▶ [Exercise directions]:
In the data that follows, find the line with "Please mark all"; transcribe it, every later line up to the one with "Localize all labels, markers", and that line as well, exactly and with no others.

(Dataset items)
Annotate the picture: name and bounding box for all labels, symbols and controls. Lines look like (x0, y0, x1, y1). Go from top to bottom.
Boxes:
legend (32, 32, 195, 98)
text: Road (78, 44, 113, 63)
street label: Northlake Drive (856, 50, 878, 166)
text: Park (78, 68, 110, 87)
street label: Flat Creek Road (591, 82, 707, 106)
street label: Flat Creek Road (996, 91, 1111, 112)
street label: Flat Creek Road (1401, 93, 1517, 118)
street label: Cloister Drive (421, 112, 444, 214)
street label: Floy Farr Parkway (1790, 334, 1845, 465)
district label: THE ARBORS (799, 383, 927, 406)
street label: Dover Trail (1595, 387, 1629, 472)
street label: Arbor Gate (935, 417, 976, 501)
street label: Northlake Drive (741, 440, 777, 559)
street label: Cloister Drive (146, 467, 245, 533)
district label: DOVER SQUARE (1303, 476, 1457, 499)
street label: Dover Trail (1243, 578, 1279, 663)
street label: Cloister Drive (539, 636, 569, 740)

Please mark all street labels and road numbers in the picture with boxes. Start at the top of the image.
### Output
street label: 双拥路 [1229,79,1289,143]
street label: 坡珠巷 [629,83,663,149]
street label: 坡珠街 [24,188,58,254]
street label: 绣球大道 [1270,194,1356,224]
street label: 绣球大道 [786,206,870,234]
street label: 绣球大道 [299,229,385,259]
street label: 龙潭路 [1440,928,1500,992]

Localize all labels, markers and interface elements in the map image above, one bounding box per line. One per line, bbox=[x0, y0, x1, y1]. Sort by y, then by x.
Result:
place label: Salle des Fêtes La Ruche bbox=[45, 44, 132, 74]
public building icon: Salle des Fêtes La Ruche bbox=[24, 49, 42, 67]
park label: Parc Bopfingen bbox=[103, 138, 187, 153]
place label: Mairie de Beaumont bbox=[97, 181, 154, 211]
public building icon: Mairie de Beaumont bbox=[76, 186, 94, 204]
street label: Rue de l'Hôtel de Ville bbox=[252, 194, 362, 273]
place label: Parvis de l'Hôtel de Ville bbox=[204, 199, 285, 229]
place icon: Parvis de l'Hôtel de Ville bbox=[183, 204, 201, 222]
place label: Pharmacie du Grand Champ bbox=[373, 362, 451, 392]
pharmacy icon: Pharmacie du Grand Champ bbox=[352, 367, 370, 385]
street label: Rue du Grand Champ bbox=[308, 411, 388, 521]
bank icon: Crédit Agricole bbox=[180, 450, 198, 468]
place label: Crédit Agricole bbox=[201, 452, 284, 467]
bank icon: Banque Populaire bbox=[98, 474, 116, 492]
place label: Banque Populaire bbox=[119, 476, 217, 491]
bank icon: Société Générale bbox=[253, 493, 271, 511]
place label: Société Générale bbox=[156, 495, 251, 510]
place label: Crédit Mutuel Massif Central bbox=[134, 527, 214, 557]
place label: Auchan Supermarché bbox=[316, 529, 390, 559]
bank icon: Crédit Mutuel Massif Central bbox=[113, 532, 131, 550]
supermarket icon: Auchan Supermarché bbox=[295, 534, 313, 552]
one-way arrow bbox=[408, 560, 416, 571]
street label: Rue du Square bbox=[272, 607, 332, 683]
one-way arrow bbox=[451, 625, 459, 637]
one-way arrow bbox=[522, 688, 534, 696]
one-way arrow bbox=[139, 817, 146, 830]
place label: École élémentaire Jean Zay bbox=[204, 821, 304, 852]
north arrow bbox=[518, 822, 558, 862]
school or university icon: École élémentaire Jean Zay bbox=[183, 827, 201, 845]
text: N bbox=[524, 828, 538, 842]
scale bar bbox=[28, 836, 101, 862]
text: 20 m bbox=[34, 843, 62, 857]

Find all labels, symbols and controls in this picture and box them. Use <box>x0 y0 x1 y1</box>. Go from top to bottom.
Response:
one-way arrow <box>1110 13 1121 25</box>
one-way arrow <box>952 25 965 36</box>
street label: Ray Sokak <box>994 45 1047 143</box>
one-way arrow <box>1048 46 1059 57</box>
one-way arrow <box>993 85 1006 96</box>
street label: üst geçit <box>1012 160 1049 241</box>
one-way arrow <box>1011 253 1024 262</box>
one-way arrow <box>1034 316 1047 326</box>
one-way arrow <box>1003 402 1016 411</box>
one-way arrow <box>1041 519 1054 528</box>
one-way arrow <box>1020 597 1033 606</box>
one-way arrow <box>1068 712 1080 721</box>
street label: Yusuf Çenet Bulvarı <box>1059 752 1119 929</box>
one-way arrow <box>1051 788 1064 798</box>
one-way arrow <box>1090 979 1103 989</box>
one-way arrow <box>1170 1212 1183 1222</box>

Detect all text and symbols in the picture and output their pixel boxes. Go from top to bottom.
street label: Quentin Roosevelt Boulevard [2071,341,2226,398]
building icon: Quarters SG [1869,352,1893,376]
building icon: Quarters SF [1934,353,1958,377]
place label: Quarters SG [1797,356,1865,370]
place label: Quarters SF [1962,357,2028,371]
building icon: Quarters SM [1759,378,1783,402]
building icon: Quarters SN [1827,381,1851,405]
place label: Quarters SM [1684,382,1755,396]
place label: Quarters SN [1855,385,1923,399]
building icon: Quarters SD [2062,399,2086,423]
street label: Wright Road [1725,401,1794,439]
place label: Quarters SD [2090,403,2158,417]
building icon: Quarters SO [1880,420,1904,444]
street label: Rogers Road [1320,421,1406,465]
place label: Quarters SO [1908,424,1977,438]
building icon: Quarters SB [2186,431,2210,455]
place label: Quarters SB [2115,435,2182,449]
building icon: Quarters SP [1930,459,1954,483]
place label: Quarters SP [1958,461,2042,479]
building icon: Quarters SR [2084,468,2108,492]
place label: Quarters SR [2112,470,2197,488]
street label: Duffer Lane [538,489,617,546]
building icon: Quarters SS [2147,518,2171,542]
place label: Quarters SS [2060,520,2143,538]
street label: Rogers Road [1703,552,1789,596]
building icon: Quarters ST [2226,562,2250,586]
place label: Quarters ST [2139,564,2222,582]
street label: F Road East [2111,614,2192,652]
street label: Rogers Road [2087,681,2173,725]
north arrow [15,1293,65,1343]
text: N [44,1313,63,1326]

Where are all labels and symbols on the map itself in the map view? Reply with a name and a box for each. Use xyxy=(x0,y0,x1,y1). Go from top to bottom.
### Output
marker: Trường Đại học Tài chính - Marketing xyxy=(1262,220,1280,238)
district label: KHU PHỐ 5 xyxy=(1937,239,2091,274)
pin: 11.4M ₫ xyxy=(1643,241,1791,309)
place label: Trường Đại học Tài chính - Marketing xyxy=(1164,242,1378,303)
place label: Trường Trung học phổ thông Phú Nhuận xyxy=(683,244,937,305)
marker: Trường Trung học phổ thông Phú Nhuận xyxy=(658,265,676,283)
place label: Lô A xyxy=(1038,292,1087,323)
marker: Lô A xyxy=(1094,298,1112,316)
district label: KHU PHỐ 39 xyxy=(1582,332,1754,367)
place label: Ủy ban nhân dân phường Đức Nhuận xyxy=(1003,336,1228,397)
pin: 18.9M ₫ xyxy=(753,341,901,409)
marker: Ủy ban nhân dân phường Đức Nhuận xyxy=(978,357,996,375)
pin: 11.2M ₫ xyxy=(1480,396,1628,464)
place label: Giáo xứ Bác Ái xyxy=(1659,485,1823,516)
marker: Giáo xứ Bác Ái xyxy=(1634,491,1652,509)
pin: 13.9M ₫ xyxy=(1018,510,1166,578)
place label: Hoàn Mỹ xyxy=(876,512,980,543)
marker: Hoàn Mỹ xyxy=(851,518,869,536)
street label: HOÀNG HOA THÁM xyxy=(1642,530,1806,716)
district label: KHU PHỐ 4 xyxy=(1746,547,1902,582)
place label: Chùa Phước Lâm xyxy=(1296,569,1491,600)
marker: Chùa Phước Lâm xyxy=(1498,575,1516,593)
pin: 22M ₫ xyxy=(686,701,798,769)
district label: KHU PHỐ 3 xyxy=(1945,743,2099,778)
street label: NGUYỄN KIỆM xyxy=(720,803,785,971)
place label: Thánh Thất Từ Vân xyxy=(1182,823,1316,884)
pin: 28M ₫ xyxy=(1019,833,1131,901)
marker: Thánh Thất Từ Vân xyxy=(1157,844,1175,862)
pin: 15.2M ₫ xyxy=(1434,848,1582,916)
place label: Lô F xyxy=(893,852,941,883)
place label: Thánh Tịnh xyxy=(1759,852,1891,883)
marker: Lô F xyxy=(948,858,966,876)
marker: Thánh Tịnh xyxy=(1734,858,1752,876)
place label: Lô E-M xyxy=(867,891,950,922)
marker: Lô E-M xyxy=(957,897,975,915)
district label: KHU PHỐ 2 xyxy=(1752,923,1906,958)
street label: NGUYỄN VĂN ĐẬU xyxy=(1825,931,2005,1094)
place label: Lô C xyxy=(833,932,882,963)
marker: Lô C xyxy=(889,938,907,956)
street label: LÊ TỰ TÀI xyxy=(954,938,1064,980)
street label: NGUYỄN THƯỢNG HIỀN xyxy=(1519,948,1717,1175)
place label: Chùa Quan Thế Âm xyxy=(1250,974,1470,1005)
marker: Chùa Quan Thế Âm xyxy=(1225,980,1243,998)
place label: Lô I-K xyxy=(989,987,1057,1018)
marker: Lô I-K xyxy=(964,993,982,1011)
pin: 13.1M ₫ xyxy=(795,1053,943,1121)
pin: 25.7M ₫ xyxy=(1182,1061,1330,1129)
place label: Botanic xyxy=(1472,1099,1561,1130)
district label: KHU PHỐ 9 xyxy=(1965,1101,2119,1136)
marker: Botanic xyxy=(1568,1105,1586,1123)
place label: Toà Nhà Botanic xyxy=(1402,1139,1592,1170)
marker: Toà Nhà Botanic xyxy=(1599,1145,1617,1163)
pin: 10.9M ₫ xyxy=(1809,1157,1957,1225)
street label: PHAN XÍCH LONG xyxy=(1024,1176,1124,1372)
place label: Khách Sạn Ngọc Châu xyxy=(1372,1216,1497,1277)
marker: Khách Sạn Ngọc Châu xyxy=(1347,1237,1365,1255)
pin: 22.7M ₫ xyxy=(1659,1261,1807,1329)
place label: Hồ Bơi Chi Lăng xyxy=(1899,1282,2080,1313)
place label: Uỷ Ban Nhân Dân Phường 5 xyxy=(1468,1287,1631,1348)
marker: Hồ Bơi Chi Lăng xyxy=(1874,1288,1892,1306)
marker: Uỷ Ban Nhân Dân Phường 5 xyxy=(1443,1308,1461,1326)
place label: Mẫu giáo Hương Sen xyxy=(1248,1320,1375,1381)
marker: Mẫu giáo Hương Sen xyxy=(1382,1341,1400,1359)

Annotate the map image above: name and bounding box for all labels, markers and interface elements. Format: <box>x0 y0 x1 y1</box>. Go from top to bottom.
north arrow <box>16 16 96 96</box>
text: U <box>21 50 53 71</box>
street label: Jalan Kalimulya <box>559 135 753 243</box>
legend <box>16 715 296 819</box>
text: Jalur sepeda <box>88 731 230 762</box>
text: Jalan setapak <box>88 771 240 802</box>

▶ [Exercise response]:
Please mark all street labels and road numbers in the picture with boxes. Start at the top of the image.
### Output
street label: 双拥路 [1229,79,1289,143]
street label: 坡珠巷 [629,83,663,149]
street label: 坡珠街 [24,188,58,254]
street label: 绣球大道 [1270,194,1356,224]
street label: 绣球大道 [786,206,870,234]
street label: 绣球大道 [299,229,385,259]
street label: 龙潭路 [1440,928,1500,992]

Localize all labels, markers and interface elements in the map image above, one bounding box per line. One per line, bbox=[x0, y0, x1, y1]. Sort by y, then by x.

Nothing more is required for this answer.